Professors selected for teaching award

By Sean Noble

NIU faculty members Ahmed Rifai, William Johnson and Randall Newsom have been designated as three of NIU’s finest educators and recipients of the 1988 Excellence in Undergraduate Teaching Award.

These teachers were chosen for recognition by members of the Committee for the Improvement of Undergraduate Education. Tim Blickhan, committee chairman and NIU music professor, said choosing three faculty members out of the 13 nominees was virtually an “impossible task.”

He said the award announcements cap off nearly three months of an exhaustive nomination process that began on the departmental level.
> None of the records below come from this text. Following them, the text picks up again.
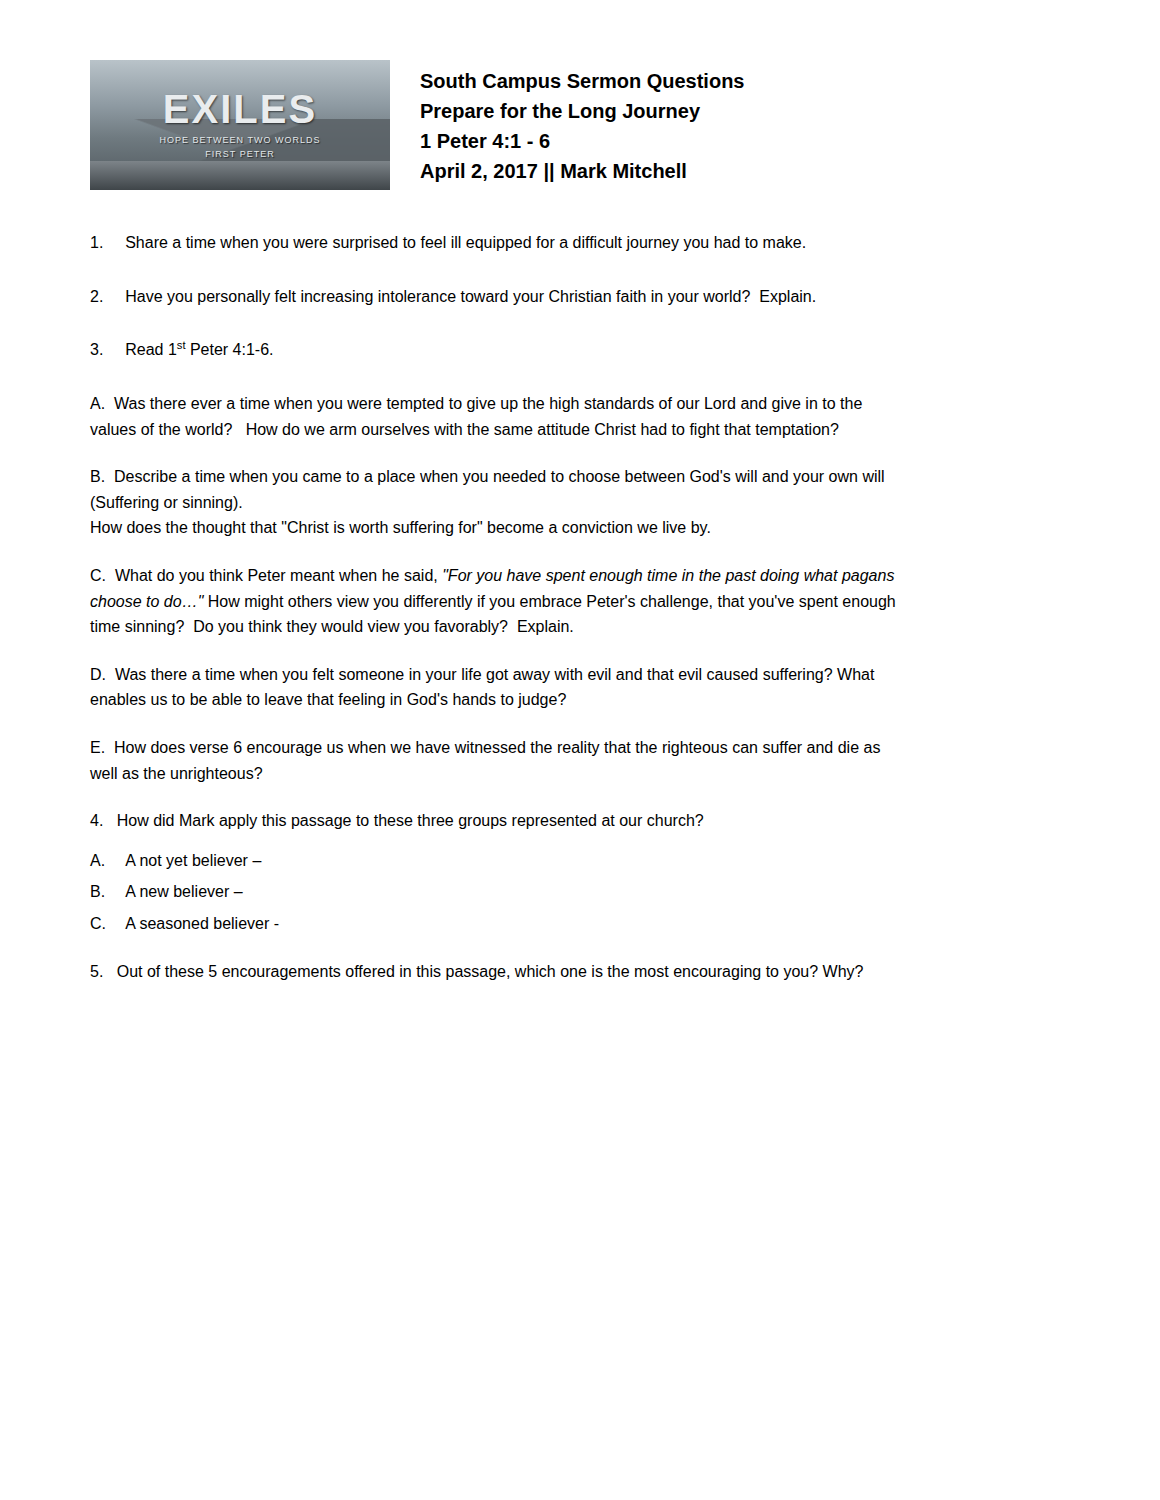EXILES
HOPE BETWEEN TWO WORLDS FIRST PETER
South Campus Sermon Questions
Prepare for the Long Journey
1 Peter 4:1 - 6
April 2, 2017 || Mark Mitchell
Share a time when you were surprised to feel ill equipped for a difficult journey you had to make.
Have you personally felt increasing intolerance toward your Christian faith in your world? Explain.
Read 1st Peter 4:1-6.
A. Was there ever a time when you were tempted to give up the high standards of our Lord and give in to the values of the world? How do we arm ourselves with the same attitude Christ had to fight that temptation?
B. Describe a time when you came to a place when you needed to choose between God's will and your own will (Suffering or sinning).
How does the thought that "Christ is worth suffering for" become a conviction we live by.
C. What do you think Peter meant when he said, "For you have spent enough time in the past doing what pagans choose to do…" How might others view you differently if you embrace Peter's challenge, that you've spent enough time sinning? Do you think they would view you favorably? Explain.
D. Was there a time when you felt someone in your life got away with evil and that evil caused suffering? What enables us to be able to leave that feeling in God's hands to judge?
E. How does verse 6 encourage us when we have witnessed the reality that the righteous can suffer and die as well as the unrighteous?
4. How did Mark apply this passage to these three groups represented at our church?
A not yet believer –
A new believer –
A seasoned believer -
5. Out of these 5 encouragements offered in this passage, which one is the most encouraging to you? Why?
Individual departments each submitted one nominee’s name to their respective colleges by the end of February. Nominees were chosen from among teachers suggested by students, faculty and alumni.

Each college was allowed to nominate a certain number of teachers, based on the college’s percentage of NIU faculty. Colleges were required to submit their nominations to the committee by the end of March.
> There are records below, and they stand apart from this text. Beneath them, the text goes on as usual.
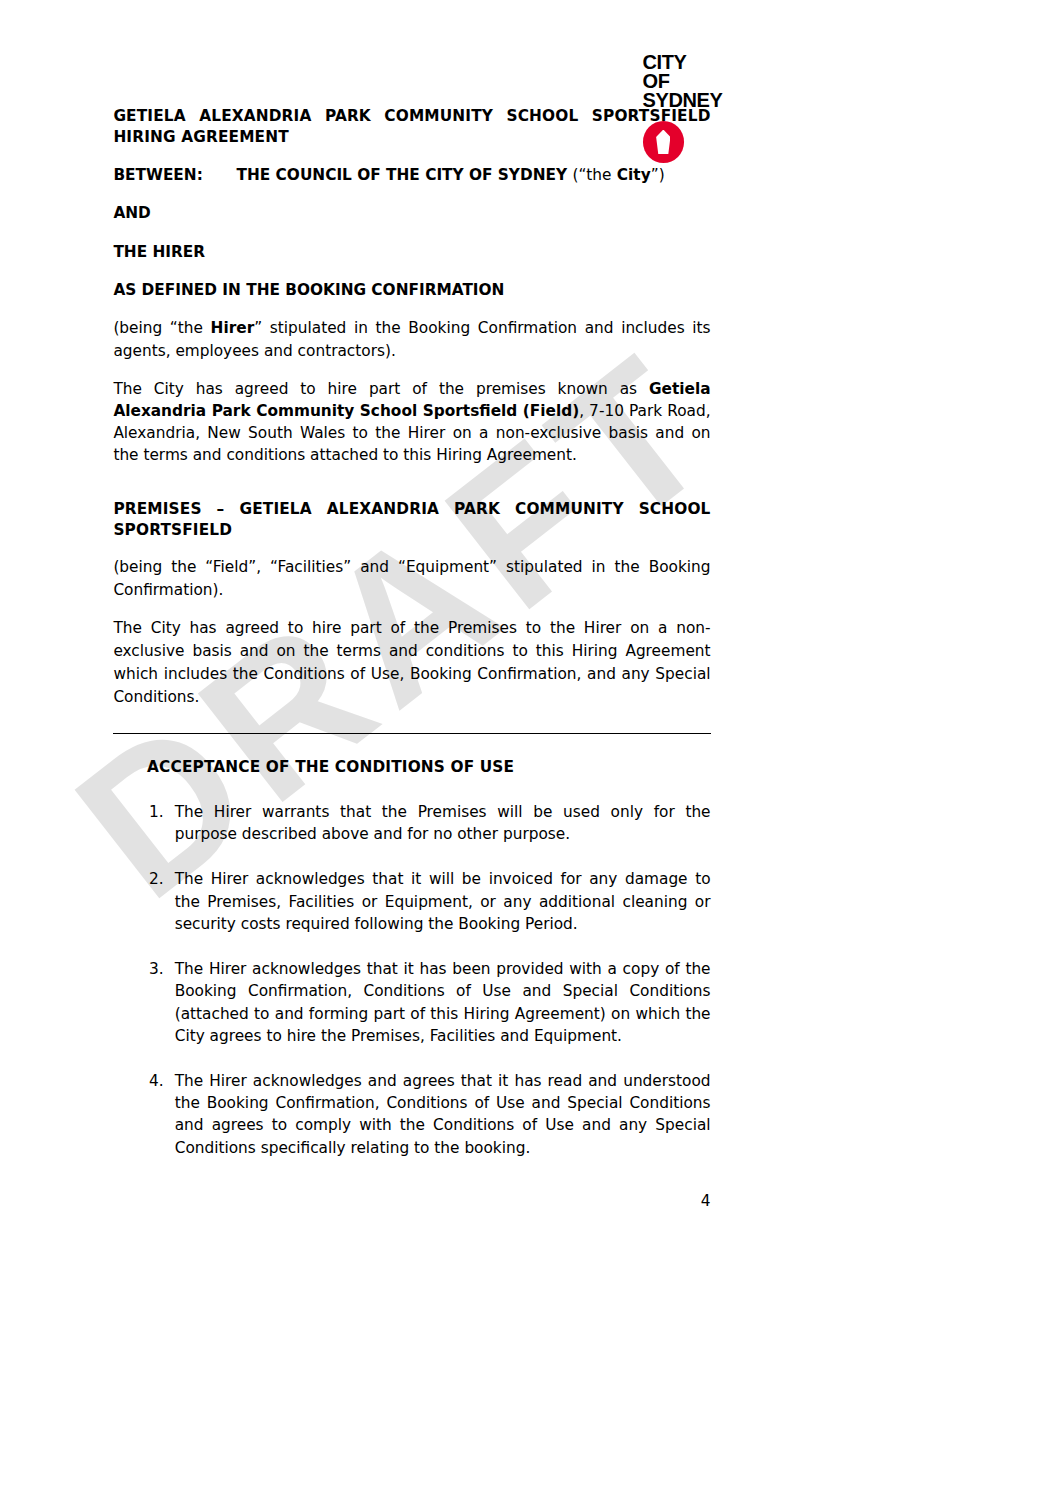DRAFT
CITY
OF SYDNEY
GETIELA ALEXANDRIA PARK COMMUNITY SCHOOL SPORTSFIELD HIRING AGREEMENT
BETWEEN: THE COUNCIL OF THE CITY OF SYDNEY (“the City”)
AND
THE HIRER
AS DEFINED IN THE BOOKING CONFIRMATION
(being “the Hirer” stipulated in the Booking Confirmation and includes its agents, employees and contractors).
The City has agreed to hire part of the premises known as Getiela Alexandria Park Community School Sportsfield (Field), 7-10 Park Road, Alexandria, New South Wales to the Hirer on a non-exclusive basis and on the terms and conditions attached to this Hiring Agreement.
PREMISES – GETIELA ALEXANDRIA PARK COMMUNITY SCHOOL SPORTSFIELD
(being the “Field”, “Facilities” and “Equipment” stipulated in the Booking Confirmation).
The City has agreed to hire part of the Premises to the Hirer on a non-exclusive basis and on the terms and conditions to this Hiring Agreement which includes the Conditions of Use, Booking Confirmation, and any Special Conditions.
ACCEPTANCE OF THE CONDITIONS OF USE
The Hirer warrants that the Premises will be used only for the purpose described above and for no other purpose.
The Hirer acknowledges that it will be invoiced for any damage to the Premises, Facilities or Equipment, or any additional cleaning or security costs required following the Booking Period.
The Hirer acknowledges that it has been provided with a copy of the Booking Confirmation, Conditions of Use and Special Conditions (attached to and forming part of this Hiring Agreement) on which the City agrees to hire the Premises, Facilities and Equipment.
The Hirer acknowledges and agrees that it has read and understood the Booking Confirmation, Conditions of Use and Special Conditions and agrees to comply with the Conditions of Use and any Special Conditions specifically relating to the booking.
4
This year’s award recipients will be honored at 7 p.m. on April 24 as part of NIU’s Honors Day banquet in the Holmes Student Center’s Duke Ellington Ballroom. The three award winners will be presented with checks for $1,500 from the NIU Foundation.

Rifai, a business systems and analysis professor, began teaching at NIU in 1970, and has been adviser of the international business fraternity, Delta Sigma Pi, since 1973. He is a former “Adviser of the Year” award recipient for both NIU and the entire Midwest for his work with the fraternity.

He received degrees from Ein Shams University at Cairo, Egypt, Wharton Graduate School at the University of Pennsylvania, and Syracuse University.

Rifai taught at Syracuse for two years before coming to NIU. He has written articles for such magazines as American Economist and Industrial Engineering and he said he has worked for Egypt’s General Petroleum Authority, the Suez Canal Authority, and on the Suez president’s staff. He said he is in the process of writing a book with University of Nebraska professor Marc Schniederjans about “the optimization of scarce resources.

“Receiving this award means a lot to me, because I really love my students,” Rifai said. “This sets a standard for me to keep.”

Johnson, an associate professor of English, came to NIU 19 years ago. He said his specialized area of study is Reformation and Renaissance literature and history.

Johnson holds degrees from Chicago State University and the University of Iowa. He said he is the national executive secretary of Sigma Tau Delta, the international honor society for English.

He also directed the Honors Program at NIU for five years.

“I was overwhelmed to receive this honor. It signifies to a teacher that he or she has made a difference (in their student’s education),” Johnson said. He said he particularly enjoys teaching English because “literature helps us to discover who we are.”

Newsom is an assistant professor of theatre arts who came to NIU in 1979. He received music education degrees from both Pikeville College at Pikeville, Ken., and Eastern Kentucky University at Richmond. He also has attended the London Institute of Choreology.

He could not be reached for comment on his award.

Newsom has performed with such groups as the Rockford Dance Company, the Irish National Ballet and NIU’s Illinois Stage Company. He is a board of directors member for the Emergence Dance Theatre.